Gabriel eut un petit rire, entrecoupé de sanglots émus, et se jeta dans les bras de son grand frère.

 

-         Tu vas te faire aider ? C’est vrai ? C’est super, Siggy !

 

Ils restèrent l’un contre l’autre quelques instants, puis Gabriel renifla, et demanda :

 

-         Et… Kit ?

-         Kit est sauvé, Gab. Sœur Judy a réussi à lui retirer la mutation.

-         Ah. Très bien. Je… je voulais… enfin, je ne voulais pas…

-         T’inquiète, il sait très bien que tu as horreur des dispensaires. Tu pourras le voir dans quelques jours, quand il rentrera à la maison. Il faudra être très gentil avec lui. Les médicaments vont le laisser un peu dans les vapes pendant quelques semaines, mais il guérira complètement. Mais après ça, il a vraiment besoin qu’on le ménage.

-         Oui… oui ! Tu as raison.

 

Le grand Skaven Noir s’apprêta à quitter la pièce, lorsque son frère le retint.

 

-         Dis, j’aimerais… j’allais sortir marcher un peu.
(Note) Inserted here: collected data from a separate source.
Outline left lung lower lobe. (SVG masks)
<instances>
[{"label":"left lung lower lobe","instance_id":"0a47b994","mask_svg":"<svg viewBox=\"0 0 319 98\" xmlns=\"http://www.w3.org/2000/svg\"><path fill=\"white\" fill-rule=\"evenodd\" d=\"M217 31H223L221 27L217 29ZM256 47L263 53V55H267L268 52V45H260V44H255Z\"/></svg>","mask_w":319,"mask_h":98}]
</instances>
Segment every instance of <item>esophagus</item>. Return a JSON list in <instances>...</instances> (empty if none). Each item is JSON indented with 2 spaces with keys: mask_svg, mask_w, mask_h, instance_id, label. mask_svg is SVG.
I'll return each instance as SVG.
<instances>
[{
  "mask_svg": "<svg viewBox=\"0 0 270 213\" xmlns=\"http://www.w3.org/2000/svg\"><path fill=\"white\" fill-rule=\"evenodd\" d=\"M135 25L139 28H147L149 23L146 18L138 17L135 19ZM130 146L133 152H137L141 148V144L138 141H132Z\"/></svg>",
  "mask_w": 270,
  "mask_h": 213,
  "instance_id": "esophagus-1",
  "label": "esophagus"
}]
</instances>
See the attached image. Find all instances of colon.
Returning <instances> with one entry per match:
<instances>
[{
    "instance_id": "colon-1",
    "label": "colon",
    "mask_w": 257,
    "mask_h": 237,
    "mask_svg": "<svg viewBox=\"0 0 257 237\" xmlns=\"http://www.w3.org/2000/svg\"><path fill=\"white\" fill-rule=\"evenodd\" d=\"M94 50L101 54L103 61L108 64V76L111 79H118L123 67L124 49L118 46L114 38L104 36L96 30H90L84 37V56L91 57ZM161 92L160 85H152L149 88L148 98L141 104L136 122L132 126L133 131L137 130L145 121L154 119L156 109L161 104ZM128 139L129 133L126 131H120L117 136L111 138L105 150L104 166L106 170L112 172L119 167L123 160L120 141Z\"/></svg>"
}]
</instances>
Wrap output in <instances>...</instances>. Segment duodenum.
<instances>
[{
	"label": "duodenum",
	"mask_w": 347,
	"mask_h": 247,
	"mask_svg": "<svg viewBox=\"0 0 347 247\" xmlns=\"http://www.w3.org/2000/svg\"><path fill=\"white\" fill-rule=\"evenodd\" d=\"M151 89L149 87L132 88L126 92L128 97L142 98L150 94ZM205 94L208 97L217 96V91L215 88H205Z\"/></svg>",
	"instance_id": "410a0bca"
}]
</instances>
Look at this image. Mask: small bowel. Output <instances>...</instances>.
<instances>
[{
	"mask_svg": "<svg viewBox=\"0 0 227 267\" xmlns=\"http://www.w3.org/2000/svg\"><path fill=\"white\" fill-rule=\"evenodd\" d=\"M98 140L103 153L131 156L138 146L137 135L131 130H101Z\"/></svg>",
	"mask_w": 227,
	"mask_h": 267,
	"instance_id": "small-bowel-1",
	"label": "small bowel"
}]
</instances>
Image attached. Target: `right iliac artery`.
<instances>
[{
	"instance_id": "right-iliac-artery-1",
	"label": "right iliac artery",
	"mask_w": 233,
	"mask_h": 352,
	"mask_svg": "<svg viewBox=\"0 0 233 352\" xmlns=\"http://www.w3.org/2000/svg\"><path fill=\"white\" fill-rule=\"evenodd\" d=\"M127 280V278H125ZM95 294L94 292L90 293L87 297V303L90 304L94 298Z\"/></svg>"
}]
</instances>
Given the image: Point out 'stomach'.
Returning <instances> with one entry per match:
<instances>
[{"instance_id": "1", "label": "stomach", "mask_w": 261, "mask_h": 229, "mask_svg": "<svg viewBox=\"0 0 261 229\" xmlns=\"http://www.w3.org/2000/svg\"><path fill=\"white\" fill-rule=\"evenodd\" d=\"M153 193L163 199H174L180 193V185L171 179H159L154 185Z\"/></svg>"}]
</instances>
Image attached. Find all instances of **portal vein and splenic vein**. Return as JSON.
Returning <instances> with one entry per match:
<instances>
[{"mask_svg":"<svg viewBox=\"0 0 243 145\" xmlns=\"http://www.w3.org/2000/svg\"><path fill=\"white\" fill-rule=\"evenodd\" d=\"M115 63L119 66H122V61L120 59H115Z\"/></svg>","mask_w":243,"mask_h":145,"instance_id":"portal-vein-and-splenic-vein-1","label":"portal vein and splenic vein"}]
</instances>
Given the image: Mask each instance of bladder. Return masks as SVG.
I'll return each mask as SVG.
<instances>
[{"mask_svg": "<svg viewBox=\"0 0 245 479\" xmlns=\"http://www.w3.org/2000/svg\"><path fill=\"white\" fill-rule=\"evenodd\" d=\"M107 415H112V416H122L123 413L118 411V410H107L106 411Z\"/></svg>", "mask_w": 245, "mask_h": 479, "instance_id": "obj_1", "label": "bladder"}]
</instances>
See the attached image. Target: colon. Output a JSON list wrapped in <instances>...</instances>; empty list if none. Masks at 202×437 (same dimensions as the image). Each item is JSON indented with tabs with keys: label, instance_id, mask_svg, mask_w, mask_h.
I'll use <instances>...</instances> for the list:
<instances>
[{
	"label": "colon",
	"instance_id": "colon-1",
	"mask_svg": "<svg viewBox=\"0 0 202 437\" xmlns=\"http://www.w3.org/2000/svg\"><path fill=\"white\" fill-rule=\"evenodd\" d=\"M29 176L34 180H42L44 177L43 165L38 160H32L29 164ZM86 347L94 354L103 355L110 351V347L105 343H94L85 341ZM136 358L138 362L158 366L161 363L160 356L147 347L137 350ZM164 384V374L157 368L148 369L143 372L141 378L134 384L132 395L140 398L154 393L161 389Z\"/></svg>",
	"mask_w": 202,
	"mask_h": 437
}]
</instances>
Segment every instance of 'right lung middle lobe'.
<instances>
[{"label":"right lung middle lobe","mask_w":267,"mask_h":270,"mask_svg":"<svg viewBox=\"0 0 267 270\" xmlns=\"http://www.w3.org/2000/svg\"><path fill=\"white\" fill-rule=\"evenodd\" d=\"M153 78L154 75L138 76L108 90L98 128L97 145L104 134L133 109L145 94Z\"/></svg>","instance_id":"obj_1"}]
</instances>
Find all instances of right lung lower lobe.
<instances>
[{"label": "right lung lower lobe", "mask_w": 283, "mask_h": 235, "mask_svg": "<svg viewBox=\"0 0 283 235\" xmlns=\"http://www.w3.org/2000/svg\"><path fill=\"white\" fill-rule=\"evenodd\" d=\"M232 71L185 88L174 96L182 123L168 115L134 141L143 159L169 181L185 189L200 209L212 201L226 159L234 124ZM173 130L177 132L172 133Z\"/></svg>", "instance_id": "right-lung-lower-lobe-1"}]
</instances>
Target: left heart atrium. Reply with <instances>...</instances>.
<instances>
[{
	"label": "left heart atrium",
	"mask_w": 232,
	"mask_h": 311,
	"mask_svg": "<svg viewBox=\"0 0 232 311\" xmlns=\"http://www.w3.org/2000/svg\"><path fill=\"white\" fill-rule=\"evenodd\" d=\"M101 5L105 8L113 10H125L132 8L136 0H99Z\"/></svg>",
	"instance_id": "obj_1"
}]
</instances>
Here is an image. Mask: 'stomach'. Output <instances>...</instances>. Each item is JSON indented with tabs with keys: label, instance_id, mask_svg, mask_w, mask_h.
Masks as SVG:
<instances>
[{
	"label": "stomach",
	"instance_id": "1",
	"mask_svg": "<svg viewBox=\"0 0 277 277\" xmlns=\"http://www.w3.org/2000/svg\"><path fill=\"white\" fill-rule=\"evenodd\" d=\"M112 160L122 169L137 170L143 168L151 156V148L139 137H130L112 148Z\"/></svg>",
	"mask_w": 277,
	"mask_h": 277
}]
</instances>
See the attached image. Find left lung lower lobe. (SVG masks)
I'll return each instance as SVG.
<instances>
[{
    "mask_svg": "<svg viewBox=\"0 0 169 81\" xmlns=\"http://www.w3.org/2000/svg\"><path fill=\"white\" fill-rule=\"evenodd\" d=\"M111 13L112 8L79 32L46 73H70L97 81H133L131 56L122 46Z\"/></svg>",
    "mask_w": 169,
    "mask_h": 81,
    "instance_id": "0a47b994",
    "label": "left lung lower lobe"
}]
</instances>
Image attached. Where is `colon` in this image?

Tu m’accompagnes ?

-         Hum… Et pourquoi pas ? Tiens, on peut même sortir avec Okapia, qu’est-ce que tu en penses ?

-         Tu ne crois pas qu’elle va me bousculer ?

-         Pas si je suis avec elle. Alors ?

 

Gabriel n’avait même pas attendu la fin de la phrase de Sigmund, il courait déjà vers l’escalier.